Dataset entries
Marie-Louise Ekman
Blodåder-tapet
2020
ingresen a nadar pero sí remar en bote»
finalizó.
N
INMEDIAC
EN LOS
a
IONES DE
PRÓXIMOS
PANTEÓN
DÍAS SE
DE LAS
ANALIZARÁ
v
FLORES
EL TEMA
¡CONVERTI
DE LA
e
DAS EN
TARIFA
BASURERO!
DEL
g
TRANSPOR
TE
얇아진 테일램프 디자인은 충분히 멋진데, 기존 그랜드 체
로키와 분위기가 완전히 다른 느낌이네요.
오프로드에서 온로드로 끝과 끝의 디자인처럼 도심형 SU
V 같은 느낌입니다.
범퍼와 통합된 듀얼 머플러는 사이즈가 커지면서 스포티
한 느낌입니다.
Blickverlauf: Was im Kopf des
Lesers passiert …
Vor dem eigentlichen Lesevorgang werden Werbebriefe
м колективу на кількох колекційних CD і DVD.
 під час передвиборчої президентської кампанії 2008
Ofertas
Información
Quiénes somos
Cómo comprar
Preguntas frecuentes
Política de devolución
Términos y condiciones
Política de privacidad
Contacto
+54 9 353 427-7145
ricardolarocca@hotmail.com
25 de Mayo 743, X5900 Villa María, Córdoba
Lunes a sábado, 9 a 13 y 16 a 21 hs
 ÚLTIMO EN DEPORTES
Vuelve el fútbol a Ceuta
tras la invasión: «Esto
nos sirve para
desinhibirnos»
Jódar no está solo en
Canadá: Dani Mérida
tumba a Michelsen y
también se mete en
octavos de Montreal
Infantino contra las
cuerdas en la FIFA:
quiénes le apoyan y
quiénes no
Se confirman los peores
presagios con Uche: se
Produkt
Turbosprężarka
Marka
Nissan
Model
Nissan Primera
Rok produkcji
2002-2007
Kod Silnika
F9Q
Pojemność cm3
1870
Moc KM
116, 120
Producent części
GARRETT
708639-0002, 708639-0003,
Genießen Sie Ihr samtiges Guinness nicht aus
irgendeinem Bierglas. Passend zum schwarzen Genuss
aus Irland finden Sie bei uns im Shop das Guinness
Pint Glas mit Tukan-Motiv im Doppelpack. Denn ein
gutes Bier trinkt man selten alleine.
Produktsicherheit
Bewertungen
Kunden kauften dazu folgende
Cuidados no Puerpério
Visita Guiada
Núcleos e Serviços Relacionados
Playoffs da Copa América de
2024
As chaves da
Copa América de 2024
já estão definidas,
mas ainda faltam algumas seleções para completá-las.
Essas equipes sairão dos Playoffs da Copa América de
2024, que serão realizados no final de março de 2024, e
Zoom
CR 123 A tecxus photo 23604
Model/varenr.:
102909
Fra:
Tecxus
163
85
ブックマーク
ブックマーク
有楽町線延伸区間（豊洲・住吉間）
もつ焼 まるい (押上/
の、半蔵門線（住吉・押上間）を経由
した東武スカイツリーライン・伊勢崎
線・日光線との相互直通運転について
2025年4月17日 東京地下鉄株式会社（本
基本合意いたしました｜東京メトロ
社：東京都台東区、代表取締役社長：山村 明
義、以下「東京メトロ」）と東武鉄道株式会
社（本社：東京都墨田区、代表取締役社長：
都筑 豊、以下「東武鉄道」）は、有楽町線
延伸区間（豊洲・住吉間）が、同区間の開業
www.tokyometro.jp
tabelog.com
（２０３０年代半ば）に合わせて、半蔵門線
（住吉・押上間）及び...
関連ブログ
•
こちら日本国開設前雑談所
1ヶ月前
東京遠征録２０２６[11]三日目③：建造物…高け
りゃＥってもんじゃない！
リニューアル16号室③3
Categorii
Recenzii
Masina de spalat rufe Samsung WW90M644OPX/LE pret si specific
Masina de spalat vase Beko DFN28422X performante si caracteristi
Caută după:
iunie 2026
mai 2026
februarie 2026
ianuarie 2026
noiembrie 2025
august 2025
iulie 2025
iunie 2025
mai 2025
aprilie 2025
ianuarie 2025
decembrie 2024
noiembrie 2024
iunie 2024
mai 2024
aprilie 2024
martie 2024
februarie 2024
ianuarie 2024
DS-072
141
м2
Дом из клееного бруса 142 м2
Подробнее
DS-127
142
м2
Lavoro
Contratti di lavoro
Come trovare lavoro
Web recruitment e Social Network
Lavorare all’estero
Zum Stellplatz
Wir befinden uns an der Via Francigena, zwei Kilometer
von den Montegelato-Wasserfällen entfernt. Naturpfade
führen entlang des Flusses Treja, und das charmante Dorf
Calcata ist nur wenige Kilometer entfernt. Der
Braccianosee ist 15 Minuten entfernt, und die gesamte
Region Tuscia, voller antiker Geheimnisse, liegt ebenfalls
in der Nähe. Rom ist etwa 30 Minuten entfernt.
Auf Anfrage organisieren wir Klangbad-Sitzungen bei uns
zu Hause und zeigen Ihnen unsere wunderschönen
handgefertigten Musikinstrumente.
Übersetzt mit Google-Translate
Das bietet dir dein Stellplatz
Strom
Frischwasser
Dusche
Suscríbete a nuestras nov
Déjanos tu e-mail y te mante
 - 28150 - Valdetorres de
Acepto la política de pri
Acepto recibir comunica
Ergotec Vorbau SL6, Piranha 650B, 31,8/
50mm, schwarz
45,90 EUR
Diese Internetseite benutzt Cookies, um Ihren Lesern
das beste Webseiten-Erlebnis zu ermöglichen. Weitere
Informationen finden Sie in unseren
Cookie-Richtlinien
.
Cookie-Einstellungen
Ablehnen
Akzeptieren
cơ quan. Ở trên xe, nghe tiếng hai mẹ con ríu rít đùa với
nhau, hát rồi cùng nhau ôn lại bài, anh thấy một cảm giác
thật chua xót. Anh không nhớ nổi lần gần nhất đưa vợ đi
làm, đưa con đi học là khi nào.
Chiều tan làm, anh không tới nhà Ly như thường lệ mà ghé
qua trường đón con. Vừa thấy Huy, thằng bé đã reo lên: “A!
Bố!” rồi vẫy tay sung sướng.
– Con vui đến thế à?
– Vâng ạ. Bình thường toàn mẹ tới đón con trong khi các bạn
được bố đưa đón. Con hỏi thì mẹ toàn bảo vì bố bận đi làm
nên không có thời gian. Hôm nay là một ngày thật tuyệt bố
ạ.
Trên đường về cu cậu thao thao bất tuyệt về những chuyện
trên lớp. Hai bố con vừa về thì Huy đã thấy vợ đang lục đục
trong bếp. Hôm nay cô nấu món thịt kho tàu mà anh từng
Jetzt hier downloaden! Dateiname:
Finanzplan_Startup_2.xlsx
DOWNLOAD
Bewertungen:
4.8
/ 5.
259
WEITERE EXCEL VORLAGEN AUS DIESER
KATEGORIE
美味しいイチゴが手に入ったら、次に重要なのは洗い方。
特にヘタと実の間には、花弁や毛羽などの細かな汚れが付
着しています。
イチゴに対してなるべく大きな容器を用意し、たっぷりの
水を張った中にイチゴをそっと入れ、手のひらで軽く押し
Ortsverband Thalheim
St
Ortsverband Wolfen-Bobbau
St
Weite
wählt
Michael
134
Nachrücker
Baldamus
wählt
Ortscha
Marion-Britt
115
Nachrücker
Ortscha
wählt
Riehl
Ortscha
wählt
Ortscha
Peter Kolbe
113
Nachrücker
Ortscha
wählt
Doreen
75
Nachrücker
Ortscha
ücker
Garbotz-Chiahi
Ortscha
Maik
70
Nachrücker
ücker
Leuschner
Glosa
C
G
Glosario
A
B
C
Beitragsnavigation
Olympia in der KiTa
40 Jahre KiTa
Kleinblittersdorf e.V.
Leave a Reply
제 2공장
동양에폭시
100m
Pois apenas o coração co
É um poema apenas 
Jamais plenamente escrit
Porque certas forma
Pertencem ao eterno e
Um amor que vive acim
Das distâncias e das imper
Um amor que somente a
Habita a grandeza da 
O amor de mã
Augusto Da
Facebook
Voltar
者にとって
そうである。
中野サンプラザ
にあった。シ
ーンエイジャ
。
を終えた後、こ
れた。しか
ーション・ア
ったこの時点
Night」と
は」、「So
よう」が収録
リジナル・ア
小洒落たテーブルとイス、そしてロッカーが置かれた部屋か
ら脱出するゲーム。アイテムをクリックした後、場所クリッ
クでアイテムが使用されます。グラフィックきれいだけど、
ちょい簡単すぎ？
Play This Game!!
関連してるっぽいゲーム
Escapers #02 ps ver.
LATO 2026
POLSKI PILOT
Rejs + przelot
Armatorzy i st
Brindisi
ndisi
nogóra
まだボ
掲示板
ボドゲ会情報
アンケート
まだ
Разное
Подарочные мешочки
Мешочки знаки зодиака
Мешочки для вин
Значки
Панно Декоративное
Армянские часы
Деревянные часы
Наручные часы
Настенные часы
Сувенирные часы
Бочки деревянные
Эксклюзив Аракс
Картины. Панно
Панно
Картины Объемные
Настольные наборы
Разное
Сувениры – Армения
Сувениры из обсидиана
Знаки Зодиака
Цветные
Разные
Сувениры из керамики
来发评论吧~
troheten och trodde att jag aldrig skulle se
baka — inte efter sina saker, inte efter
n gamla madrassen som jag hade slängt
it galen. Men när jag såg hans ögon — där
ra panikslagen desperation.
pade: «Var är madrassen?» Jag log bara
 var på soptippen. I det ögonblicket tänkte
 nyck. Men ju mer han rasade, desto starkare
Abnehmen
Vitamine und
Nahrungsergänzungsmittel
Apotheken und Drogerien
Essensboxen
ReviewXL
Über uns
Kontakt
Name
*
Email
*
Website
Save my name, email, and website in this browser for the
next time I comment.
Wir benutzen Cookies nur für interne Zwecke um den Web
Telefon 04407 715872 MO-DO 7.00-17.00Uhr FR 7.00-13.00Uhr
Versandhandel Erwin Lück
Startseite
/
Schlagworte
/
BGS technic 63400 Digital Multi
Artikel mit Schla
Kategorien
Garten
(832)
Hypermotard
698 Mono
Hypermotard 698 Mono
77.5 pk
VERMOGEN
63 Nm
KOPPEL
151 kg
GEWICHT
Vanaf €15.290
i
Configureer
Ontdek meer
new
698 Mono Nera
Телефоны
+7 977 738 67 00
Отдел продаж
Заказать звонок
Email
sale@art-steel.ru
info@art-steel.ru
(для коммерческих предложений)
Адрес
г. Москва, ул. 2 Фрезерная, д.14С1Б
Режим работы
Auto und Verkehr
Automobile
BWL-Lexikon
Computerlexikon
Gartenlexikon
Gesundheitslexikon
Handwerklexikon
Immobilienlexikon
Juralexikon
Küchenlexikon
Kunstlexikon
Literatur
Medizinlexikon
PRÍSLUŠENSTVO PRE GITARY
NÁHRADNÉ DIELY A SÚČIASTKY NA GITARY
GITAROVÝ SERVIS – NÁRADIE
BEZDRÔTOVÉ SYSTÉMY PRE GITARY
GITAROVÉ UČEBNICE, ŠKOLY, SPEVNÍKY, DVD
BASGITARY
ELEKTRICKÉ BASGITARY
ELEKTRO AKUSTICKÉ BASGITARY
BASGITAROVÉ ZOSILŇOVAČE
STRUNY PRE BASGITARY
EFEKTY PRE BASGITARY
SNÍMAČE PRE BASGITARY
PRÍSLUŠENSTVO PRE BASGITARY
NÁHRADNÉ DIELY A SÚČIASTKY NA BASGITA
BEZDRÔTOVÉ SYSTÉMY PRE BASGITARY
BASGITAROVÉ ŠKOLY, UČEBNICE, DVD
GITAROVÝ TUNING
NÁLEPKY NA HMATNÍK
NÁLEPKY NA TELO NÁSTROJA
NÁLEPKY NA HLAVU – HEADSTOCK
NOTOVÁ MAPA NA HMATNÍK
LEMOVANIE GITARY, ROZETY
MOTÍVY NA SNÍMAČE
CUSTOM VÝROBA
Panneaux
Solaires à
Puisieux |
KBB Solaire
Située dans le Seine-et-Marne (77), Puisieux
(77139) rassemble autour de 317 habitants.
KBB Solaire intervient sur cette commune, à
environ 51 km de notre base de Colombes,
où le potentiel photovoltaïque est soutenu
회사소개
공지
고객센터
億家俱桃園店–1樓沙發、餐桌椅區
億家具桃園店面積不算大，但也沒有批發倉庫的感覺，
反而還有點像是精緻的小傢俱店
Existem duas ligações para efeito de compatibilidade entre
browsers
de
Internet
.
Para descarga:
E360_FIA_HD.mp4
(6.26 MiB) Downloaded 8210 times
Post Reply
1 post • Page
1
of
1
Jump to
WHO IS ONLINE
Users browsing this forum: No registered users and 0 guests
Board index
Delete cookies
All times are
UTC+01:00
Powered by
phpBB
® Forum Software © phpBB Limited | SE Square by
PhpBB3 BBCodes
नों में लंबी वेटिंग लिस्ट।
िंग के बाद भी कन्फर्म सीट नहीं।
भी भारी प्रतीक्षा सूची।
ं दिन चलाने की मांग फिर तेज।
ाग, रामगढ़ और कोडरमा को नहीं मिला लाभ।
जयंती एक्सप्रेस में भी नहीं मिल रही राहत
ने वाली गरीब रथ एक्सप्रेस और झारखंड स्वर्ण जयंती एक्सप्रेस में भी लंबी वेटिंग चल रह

## Work request
Take the lines above from the first through the one containing "Nissan Primera" and reproduce them exactly; include nothing else.

## Task result
Marie-Louise Ekman
Blodåder-tapet
2020
ingresen a nadar pero sí remar en bote»
finalizó.
N
INMEDIAC
EN LOS
a
IONES DE
PRÓXIMOS
PANTEÓN
DÍAS SE
DE LAS
ANALIZARÁ
v
FLORES
EL TEMA
¡CONVERTI
DE LA
e
DAS EN
TARIFA
BASURERO!
DEL
g
TRANSPOR
TE
얇아진 테일램프 디자인은 충분히 멋진데, 기존 그랜드 체
로키와 분위기가 완전히 다른 느낌이네요.
오프로드에서 온로드로 끝과 끝의 디자인처럼 도심형 SU
V 같은 느낌입니다.
범퍼와 통합된 듀얼 머플러는 사이즈가 커지면서 스포티
한 느낌입니다.
Blickverlauf: Was im Kopf des
Lesers passiert …
Vor dem eigentlichen Lesevorgang werden Werbebriefe
м колективу на кількох колекційних CD і DVD.
 під час передвиборчої президентської кампанії 2008
Ofertas
Información
Quiénes somos
Cómo comprar
Preguntas frecuentes
Política de devolución
Términos y condiciones
Política de privacidad
Contacto
+54 9 353 427-7145
ricardolarocca@hotmail.com
25 de Mayo 743, X5900 Villa María, Córdoba
Lunes a sábado, 9 a 13 y 16 a 21 hs
 ÚLTIMO EN DEPORTES
Vuelve el fútbol a Ceuta
tras la invasión: «Esto
nos sirve para
desinhibirnos»
Jódar no está solo en
Canadá: Dani Mérida
tumba a Michelsen y
también se mete en
octavos de Montreal
Infantino contra las
cuerdas en la FIFA:
quiénes le apoyan y
quiénes no
Se confirman los peores
presagios con Uche: se
Produkt
Turbosprężarka
Marka
Nissan
Model
Nissan Primera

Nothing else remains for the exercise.